Dokter Sophie menatap Ara, begitu juga dengan Rama. Rama menjadi gelisah.
“Ini … coba pakailah, kebetulan saya bawa testpack. Kamu cobalah dulu. Danisa, tolong bantu temanmu,” kata Dokter Sophie.
“Saya tidak- …” Ara mencoba mengelak.
“Tidak apa-apa, hanya mencoba memastikan saja,” kata Dokter Sophie.
Danisa membantu Ara. Dia ingin dilihat sebagai karyawan baik hati di mata keluarga bosnya. Dia menginginkan jabatan naik jadi kepala toko sehingga dia selalu menjilat bos dan keluarganya.
“Mau aku temani?” tanya Danisa.
Ara menggelengkan kepalanya.
Ara masuk ke dalam kamar mandi dengan tangan gemetar hebat. Dia sangat takut setengah mati. Bagaimana kalau dia memang hamil? Apa yang harus dia lakukan kalau hal itu memang terjadi?
Tapi, mau tak mau, Ara harus tetap mencobanya.
Ara mulai melihat garis dua yang mulai timbul. Kepalanya terasa pusing. BUG!
“ARAAA! Ra, buka, Ra!” seru Danisa.
Rama yang mendengar suara Danisa pun menghampiri Danisa.
“Ada apa?” tanya Rama.
“Ara sepertinya jatuh di dalam. Tolong dia, Ram,” kata Danisa.
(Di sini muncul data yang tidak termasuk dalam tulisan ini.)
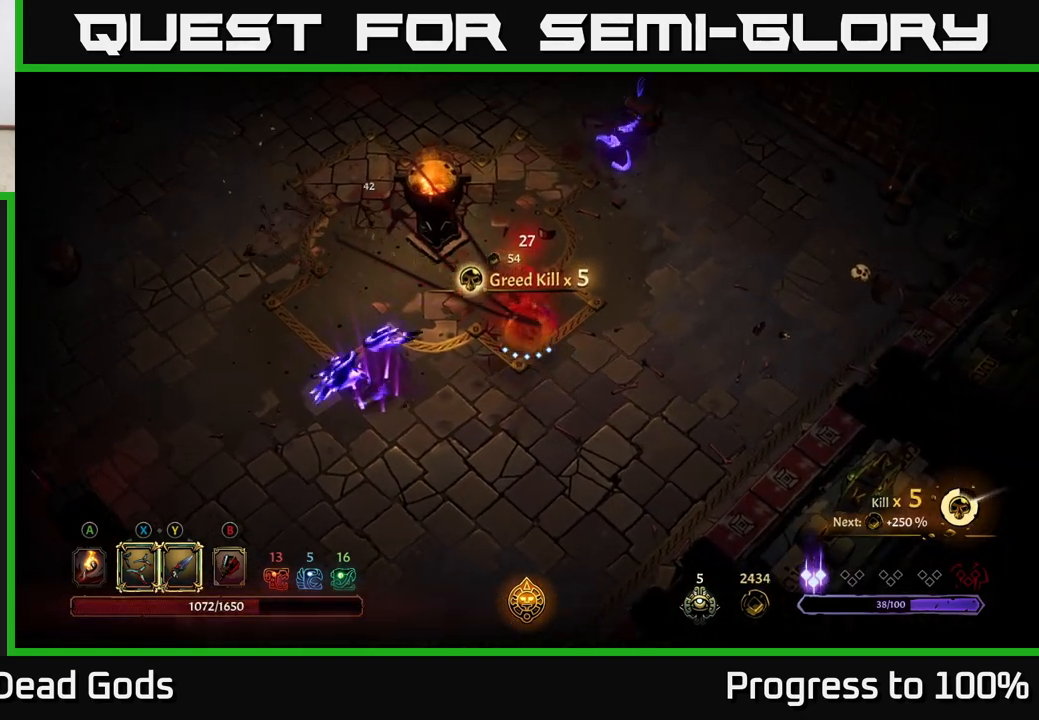
{"buttons": [], "left_stick": "down-left", "right_stick": "center", "events": [[17, "left_stick", "left"], [83, "Y", "down"], [250, "left_stick", "down-left"], [400, "Y", "up"]]}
Rama pun langsung membuka paksa kamar mandi, kemudian, dia menemukan Ara yang sudah tergeletak di kamar mandi, beruntung lantai kamar mandi kering, jadi baju Ara tidak basah. Sementara Rama mengeluarkan Ara dari kamar mandi, fokus Danisa justru pada testpack yang menunjukkan dua garis biru.
Senyuman Danisa mengembang, selama ini saingan terberatnya di toko adalah Ara, dan dengan kejadian ini, dia tentu tahu apa yang akan terjadi. Toko tidak menerima perempuan hamil atau yang sudah menikah sebelum lebih dari satu tahun bekerja. Dan, Ara … belum satu tahun.